This is old. Go away, use some up-to-date tooling like this: Offline Coding Agent with VSCode, Cline, and Ollama

My friend, Pöri just came over being happy about how he made Llama cpp run on his machine under an hour, so I had to try my own. He used this guide for Mac - its surprisingly easy I believe even for a semi-tech person.

I have a Thinkpad 1 Extreme Gen 1 with 32GB RAM with 4GB video memory, and it's running reasonably acceptable speed even without GPU support! I am running PopOS 22.04 LTS.

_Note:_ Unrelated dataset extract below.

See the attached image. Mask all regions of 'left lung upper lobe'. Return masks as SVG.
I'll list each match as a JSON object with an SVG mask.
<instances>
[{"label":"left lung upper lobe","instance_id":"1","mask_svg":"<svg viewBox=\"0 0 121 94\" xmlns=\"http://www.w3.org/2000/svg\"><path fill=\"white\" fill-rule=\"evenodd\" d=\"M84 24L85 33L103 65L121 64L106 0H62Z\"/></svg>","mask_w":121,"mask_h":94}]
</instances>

Also, Meta's Llama2 model has permissive licence, and can be used commercially!

Install and Compile

#!/bin/bash

# Following linux tools are needed:

sudo apt install make cmake build-essentials

# For GPU support, you'll need to install CUDA toolkit
sudo apt install nvidia-cuda-toolkit

# Use dev!
mkdir -p ~/dev
cd ~/dev

# Checkout the repo
git clone https://github.com/ggerganov/llama.cpp.git

cd llama.cpp

# Compile for CPU:
make

To get the CUDA compile to work, I had to modify the Makefile in order to not fail:

org/30-39 work, profession/34 ML, AI/assets/Pastedimage20231201173102.png

This made the compilation work:

# Compile for CUDA GPU (NVIDIA)
make LLAMA_CUBLAS=1

The Model

Download the files from hugging-face: e.g.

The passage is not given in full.